## Information provided
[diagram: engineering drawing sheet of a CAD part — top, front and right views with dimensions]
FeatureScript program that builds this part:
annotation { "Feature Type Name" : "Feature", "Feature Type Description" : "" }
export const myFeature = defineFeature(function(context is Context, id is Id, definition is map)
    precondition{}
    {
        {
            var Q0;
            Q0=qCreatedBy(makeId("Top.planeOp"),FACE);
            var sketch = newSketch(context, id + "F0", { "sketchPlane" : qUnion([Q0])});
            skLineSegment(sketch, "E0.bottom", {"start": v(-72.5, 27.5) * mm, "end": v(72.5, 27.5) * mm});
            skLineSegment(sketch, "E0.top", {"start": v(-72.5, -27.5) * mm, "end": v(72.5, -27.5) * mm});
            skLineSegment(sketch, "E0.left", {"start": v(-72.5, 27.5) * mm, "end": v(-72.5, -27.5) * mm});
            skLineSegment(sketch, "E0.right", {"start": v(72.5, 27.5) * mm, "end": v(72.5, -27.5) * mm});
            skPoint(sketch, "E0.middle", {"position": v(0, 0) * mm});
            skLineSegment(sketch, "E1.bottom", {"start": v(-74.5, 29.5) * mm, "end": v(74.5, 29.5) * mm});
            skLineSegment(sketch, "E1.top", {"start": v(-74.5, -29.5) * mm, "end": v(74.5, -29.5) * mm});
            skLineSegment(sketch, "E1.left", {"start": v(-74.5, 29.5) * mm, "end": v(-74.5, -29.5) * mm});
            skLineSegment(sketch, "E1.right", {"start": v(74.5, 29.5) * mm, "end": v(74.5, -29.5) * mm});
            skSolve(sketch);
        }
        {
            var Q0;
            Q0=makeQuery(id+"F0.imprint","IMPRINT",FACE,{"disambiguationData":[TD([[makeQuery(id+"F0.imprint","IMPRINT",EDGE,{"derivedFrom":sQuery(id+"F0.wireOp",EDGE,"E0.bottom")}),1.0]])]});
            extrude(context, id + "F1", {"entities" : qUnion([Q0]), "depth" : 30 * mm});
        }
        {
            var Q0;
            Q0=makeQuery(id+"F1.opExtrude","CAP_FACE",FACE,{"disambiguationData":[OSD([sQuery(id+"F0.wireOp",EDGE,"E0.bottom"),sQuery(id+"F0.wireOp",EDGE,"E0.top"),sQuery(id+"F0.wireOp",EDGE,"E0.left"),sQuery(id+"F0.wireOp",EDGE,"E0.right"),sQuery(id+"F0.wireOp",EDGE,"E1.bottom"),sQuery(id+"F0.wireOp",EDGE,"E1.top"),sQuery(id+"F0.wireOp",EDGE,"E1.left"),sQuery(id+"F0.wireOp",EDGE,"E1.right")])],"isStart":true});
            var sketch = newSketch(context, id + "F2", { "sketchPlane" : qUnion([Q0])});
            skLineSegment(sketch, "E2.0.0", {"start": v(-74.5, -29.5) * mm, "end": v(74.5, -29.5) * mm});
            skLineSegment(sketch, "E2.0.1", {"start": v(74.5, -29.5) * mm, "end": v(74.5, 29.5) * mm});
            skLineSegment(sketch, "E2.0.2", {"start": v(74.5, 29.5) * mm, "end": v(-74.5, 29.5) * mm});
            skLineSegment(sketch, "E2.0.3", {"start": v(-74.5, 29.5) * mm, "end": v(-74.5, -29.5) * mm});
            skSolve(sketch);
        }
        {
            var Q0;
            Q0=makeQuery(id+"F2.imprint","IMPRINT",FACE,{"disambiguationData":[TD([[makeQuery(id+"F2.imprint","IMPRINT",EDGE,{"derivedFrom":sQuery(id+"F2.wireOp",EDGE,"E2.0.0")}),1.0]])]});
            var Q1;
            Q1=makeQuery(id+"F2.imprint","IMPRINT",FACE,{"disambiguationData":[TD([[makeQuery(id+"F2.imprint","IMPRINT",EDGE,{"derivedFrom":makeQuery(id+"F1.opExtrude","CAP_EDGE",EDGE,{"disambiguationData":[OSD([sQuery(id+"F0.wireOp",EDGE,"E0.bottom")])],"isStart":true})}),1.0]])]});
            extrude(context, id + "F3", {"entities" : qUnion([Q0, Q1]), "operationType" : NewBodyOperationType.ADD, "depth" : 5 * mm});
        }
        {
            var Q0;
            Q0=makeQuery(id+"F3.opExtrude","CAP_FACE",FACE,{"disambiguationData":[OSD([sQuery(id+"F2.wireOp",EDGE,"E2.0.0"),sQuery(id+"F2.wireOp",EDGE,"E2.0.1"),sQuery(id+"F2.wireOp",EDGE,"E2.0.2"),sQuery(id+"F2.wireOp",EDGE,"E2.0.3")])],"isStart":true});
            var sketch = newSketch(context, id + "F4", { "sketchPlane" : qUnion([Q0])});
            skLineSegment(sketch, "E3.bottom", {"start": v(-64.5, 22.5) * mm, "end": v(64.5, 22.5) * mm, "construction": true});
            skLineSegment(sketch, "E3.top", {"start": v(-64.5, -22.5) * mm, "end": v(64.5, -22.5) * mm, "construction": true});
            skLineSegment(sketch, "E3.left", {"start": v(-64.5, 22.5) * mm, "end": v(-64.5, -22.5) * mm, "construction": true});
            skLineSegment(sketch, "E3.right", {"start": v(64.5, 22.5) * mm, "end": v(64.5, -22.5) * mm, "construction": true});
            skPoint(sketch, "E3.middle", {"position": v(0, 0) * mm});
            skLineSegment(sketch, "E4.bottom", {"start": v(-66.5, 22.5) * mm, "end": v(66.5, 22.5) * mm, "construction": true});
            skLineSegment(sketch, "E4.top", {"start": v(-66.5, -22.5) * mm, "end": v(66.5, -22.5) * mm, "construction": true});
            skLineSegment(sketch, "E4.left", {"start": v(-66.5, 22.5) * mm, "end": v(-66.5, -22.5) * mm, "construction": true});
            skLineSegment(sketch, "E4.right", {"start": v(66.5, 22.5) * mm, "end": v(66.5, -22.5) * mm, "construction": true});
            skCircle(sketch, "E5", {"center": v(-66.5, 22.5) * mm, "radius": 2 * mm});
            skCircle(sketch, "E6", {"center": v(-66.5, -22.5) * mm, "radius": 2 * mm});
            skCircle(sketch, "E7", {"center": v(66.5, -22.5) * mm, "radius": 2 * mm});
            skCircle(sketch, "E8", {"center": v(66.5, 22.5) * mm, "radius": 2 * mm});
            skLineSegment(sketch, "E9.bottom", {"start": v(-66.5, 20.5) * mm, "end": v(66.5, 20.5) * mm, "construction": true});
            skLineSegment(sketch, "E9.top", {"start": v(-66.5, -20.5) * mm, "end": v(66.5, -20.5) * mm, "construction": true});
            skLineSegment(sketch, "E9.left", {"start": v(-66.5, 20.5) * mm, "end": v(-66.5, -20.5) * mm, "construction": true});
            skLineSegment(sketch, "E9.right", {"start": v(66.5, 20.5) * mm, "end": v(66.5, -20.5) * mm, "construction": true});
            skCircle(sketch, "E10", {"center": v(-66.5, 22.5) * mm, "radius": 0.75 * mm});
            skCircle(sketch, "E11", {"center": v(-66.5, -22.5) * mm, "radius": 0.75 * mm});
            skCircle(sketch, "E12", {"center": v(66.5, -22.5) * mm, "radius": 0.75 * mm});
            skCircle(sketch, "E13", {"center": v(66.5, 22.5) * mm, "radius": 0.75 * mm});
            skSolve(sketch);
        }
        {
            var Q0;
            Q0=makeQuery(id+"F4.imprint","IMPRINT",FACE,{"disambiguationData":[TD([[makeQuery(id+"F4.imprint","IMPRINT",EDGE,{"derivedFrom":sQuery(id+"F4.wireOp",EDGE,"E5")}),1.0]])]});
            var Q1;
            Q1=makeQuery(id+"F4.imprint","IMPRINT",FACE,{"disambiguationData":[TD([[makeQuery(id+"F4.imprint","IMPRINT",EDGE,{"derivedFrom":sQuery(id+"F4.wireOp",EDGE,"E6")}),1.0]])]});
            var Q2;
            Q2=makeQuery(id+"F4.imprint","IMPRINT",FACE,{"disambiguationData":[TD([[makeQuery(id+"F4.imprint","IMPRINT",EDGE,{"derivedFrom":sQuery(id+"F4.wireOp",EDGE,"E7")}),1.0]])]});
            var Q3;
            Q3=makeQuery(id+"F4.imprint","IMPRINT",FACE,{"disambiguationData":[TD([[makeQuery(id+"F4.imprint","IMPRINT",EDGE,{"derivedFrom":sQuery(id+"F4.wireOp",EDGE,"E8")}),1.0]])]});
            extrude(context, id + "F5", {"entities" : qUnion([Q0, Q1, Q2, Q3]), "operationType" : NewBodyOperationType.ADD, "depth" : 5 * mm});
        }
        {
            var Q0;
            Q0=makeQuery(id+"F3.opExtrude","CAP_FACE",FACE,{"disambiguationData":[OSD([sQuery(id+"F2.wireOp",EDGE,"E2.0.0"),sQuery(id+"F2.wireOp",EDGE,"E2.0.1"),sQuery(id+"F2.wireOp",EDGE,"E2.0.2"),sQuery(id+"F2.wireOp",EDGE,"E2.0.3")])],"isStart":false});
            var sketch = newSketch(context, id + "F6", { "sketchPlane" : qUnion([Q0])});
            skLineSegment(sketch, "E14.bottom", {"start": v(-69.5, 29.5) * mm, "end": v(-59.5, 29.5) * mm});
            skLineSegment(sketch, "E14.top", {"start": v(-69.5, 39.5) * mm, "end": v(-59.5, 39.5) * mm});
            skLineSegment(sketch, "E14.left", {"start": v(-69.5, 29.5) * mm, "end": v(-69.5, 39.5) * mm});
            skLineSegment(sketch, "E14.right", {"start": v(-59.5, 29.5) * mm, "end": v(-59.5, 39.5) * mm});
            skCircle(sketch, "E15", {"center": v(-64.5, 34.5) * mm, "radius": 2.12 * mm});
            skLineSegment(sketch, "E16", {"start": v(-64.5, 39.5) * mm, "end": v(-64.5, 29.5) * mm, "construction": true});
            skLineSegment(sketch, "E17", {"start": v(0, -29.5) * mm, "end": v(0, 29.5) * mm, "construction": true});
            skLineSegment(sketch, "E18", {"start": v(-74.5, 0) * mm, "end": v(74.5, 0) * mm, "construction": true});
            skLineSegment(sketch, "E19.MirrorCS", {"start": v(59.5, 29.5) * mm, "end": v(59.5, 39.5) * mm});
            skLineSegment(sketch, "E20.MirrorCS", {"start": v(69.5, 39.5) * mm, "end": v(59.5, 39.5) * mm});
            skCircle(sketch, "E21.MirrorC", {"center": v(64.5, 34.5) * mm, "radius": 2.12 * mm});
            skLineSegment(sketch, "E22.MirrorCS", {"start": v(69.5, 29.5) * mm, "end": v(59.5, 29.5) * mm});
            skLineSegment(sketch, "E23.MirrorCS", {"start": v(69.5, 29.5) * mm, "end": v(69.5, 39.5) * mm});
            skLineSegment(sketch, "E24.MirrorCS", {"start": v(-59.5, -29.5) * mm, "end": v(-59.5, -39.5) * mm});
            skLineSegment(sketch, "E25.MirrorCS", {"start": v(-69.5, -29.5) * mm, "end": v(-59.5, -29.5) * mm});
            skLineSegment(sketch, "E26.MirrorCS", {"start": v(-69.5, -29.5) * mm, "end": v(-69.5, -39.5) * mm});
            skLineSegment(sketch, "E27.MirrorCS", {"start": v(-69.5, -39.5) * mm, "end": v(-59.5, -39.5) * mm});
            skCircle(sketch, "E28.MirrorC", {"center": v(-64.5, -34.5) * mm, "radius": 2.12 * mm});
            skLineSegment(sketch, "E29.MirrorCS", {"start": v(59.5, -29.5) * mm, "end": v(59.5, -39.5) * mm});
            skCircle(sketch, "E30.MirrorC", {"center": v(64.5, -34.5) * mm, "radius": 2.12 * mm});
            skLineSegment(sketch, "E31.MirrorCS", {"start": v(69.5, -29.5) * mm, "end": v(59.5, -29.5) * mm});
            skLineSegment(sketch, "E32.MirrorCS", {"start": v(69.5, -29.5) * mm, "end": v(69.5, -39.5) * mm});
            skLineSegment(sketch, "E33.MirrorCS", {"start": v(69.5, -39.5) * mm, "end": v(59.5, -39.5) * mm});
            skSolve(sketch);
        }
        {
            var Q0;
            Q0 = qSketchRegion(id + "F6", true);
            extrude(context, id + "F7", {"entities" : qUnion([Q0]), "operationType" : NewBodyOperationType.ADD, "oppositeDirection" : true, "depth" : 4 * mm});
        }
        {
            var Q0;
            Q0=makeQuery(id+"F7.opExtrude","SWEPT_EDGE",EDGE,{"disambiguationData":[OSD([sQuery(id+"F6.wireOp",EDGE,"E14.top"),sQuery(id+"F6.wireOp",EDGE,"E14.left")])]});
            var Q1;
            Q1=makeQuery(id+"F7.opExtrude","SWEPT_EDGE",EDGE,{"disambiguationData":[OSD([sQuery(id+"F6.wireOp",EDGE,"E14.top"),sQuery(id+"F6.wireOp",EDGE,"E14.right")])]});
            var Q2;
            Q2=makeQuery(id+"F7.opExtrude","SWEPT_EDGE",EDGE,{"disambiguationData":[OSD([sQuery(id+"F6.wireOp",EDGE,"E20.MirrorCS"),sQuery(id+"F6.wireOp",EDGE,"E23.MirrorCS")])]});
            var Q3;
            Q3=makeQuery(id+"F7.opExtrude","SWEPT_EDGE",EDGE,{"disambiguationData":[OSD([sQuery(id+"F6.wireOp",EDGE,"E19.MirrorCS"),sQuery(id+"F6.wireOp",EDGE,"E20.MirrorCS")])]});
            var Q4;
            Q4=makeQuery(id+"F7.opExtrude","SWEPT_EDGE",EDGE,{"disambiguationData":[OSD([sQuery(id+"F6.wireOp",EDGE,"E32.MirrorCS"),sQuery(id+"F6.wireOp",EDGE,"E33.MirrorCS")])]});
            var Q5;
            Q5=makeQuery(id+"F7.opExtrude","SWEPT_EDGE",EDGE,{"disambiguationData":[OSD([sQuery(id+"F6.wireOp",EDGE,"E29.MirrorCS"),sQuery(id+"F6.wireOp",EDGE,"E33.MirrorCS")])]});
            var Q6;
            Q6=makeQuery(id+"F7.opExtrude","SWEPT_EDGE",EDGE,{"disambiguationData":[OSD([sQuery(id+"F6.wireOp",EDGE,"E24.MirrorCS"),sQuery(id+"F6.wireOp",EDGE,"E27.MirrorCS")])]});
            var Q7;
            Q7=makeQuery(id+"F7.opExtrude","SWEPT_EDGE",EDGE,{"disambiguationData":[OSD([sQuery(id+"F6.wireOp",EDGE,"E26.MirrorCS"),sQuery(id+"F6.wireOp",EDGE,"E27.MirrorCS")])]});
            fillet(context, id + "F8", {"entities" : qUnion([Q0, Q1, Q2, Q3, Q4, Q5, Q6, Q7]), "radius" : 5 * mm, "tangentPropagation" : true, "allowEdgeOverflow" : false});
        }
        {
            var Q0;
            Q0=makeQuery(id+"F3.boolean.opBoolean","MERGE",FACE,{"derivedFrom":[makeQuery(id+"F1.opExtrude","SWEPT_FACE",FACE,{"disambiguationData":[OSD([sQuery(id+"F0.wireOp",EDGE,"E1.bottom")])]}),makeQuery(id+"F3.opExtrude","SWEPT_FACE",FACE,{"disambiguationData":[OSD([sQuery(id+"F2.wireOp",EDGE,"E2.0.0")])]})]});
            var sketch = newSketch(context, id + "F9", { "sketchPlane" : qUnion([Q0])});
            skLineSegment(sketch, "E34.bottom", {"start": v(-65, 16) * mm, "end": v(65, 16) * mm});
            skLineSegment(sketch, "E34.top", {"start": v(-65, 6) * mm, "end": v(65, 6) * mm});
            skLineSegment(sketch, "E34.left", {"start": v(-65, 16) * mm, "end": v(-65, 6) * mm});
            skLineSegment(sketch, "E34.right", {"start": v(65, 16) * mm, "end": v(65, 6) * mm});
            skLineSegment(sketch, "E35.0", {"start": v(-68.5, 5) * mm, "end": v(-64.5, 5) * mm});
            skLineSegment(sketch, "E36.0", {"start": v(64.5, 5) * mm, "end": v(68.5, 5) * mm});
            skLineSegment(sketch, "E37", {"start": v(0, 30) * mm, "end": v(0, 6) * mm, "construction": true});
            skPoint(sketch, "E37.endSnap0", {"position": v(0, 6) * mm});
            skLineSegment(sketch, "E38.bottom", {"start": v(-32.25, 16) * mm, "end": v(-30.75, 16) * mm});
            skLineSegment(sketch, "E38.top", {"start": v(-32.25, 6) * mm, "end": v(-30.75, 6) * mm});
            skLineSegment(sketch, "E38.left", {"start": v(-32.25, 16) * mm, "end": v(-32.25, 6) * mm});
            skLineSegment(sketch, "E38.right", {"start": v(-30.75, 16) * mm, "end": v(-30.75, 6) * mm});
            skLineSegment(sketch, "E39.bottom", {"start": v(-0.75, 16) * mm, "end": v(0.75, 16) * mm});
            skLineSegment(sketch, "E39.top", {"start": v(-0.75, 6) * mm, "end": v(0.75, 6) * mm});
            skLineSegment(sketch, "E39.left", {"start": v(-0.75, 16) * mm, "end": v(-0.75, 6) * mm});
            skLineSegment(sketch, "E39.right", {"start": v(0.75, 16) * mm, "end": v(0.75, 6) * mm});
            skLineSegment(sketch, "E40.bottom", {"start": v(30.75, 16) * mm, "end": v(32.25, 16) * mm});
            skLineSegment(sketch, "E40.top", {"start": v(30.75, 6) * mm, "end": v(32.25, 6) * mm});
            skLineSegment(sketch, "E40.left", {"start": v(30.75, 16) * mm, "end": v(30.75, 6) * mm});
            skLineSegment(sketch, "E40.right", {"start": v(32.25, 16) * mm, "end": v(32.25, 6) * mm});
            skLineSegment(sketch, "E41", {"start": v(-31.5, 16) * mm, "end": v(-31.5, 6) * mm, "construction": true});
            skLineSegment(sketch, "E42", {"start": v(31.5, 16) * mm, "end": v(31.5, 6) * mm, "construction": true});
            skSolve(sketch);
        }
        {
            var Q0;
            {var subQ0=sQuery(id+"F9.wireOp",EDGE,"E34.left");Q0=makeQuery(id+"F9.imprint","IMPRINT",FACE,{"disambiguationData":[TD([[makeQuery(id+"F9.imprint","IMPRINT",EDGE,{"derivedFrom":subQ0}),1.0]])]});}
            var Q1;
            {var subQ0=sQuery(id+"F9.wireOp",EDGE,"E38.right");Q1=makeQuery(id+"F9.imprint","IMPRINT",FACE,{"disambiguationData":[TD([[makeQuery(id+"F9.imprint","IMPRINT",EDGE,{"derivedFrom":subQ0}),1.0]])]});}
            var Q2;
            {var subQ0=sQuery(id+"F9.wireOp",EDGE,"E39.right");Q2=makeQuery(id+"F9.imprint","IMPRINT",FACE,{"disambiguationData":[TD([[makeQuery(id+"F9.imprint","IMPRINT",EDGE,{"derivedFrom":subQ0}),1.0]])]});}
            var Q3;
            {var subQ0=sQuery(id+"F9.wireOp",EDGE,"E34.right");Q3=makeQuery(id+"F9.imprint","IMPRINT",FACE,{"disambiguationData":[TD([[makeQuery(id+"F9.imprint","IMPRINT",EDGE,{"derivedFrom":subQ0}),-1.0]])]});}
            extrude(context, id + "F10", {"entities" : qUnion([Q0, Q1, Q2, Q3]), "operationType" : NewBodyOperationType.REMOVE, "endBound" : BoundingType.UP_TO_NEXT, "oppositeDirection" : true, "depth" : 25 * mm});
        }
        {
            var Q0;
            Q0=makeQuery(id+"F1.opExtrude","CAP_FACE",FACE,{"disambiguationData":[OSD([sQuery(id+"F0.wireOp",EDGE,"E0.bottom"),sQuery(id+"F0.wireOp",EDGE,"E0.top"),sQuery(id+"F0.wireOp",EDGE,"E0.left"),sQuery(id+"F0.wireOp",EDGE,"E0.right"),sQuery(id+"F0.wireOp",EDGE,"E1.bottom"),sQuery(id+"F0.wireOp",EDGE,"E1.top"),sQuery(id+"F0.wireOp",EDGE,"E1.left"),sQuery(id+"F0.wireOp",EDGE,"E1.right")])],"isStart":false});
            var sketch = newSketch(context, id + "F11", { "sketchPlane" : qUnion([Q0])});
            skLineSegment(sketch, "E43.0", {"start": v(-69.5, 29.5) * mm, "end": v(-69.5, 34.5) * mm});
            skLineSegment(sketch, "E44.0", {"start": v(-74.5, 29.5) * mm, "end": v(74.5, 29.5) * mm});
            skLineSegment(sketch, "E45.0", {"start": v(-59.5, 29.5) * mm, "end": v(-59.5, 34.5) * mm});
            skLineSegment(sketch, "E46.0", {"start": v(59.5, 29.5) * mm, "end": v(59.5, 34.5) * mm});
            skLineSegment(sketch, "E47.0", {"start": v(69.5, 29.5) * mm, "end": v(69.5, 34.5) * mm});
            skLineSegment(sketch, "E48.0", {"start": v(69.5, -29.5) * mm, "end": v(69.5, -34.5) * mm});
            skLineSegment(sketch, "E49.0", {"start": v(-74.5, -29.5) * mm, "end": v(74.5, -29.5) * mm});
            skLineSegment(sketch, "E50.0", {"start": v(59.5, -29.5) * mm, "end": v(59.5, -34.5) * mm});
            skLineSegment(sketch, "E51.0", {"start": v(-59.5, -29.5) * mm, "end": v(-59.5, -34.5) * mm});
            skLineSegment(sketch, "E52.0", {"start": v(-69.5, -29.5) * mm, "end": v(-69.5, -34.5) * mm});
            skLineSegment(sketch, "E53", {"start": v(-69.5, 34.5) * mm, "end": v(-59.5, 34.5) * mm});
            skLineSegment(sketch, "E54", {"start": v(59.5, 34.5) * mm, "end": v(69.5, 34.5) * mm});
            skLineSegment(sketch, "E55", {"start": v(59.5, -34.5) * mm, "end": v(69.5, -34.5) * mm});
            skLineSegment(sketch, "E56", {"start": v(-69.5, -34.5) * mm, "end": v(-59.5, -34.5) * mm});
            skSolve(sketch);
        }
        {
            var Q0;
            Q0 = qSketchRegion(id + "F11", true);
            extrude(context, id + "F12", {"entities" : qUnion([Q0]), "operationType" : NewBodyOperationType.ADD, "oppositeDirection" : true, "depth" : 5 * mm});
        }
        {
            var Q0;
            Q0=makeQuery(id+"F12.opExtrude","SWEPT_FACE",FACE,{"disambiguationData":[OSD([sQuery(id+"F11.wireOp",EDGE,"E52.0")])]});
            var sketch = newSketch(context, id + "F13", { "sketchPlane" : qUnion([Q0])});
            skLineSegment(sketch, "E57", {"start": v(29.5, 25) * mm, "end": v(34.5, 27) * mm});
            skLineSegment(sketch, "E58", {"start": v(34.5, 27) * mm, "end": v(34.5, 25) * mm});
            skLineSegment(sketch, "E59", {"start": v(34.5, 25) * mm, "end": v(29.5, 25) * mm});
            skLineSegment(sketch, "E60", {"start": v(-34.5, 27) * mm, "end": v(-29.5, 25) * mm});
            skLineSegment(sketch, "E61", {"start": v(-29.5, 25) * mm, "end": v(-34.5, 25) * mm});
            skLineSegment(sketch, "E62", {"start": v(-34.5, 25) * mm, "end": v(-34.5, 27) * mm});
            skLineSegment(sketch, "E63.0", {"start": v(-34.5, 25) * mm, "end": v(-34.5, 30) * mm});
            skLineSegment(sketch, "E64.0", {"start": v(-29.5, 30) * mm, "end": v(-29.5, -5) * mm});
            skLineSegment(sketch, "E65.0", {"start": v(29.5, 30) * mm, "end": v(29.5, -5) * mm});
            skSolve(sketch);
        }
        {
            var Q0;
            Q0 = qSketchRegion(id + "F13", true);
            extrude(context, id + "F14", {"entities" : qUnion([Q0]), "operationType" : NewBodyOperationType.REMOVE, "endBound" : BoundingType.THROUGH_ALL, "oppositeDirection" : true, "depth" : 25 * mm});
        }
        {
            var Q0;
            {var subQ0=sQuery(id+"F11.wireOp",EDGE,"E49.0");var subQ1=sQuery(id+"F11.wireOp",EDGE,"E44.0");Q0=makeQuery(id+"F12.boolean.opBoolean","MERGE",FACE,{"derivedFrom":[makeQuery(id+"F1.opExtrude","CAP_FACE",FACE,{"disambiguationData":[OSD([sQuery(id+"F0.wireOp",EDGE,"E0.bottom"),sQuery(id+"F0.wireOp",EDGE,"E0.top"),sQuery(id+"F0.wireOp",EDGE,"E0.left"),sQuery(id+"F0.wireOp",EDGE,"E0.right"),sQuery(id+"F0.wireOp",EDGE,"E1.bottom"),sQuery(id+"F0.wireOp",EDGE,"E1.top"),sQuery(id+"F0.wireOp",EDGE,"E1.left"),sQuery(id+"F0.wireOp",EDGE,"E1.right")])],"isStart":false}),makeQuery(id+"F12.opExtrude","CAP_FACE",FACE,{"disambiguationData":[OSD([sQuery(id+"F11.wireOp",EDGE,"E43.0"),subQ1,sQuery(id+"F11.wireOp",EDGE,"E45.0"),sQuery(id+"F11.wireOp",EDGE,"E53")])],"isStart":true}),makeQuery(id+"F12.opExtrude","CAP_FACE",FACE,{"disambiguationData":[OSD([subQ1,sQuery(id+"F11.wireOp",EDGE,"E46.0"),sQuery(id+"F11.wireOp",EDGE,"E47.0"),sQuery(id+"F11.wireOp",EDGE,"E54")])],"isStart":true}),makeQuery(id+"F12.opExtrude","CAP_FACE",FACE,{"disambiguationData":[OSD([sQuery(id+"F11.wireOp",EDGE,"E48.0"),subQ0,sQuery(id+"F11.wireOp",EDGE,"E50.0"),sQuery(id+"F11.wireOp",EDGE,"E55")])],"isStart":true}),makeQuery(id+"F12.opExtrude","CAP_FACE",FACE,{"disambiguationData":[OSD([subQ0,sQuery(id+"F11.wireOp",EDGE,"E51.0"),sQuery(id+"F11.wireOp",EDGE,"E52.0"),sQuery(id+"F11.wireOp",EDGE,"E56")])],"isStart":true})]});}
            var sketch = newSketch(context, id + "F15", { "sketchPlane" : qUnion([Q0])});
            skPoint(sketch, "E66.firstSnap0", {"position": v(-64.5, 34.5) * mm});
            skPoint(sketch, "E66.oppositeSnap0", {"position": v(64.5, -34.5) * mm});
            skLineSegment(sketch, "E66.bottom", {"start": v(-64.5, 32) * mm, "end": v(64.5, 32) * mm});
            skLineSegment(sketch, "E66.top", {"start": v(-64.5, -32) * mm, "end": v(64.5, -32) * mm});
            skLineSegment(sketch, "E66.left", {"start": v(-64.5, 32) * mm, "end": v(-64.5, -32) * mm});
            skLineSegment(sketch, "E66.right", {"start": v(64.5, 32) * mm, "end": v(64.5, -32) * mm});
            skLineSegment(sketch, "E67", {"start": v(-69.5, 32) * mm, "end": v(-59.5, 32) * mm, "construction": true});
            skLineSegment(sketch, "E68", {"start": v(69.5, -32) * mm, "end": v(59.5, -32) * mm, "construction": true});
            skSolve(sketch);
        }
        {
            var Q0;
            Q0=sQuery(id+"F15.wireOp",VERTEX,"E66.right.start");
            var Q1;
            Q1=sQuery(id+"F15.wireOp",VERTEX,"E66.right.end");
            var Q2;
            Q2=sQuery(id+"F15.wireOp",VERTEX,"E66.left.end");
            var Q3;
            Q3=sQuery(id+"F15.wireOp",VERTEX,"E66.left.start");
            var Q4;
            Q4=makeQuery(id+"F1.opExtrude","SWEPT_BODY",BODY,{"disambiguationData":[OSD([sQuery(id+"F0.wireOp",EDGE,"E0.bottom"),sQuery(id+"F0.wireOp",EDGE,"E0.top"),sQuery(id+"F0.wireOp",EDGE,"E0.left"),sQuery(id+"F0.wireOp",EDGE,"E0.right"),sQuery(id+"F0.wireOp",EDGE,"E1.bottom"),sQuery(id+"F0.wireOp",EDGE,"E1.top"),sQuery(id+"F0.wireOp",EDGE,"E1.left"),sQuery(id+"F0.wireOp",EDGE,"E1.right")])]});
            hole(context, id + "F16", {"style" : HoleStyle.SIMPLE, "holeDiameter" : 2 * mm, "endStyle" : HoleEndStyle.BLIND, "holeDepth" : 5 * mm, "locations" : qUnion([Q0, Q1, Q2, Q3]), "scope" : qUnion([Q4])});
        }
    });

## What is asked
Copy out every line above that contains the string "VERTEX".

## Written solution
            Q0=sQuery(id+"F15.wireOp",VERTEX,"E66.right.start");
            Q1=sQuery(id+"F15.wireOp",VERTEX,"E66.right.end");
            Q2=sQuery(id+"F15.wireOp",VERTEX,"E66.left.end");
            Q3=sQuery(id+"F15.wireOp",VERTEX,"E66.left.start");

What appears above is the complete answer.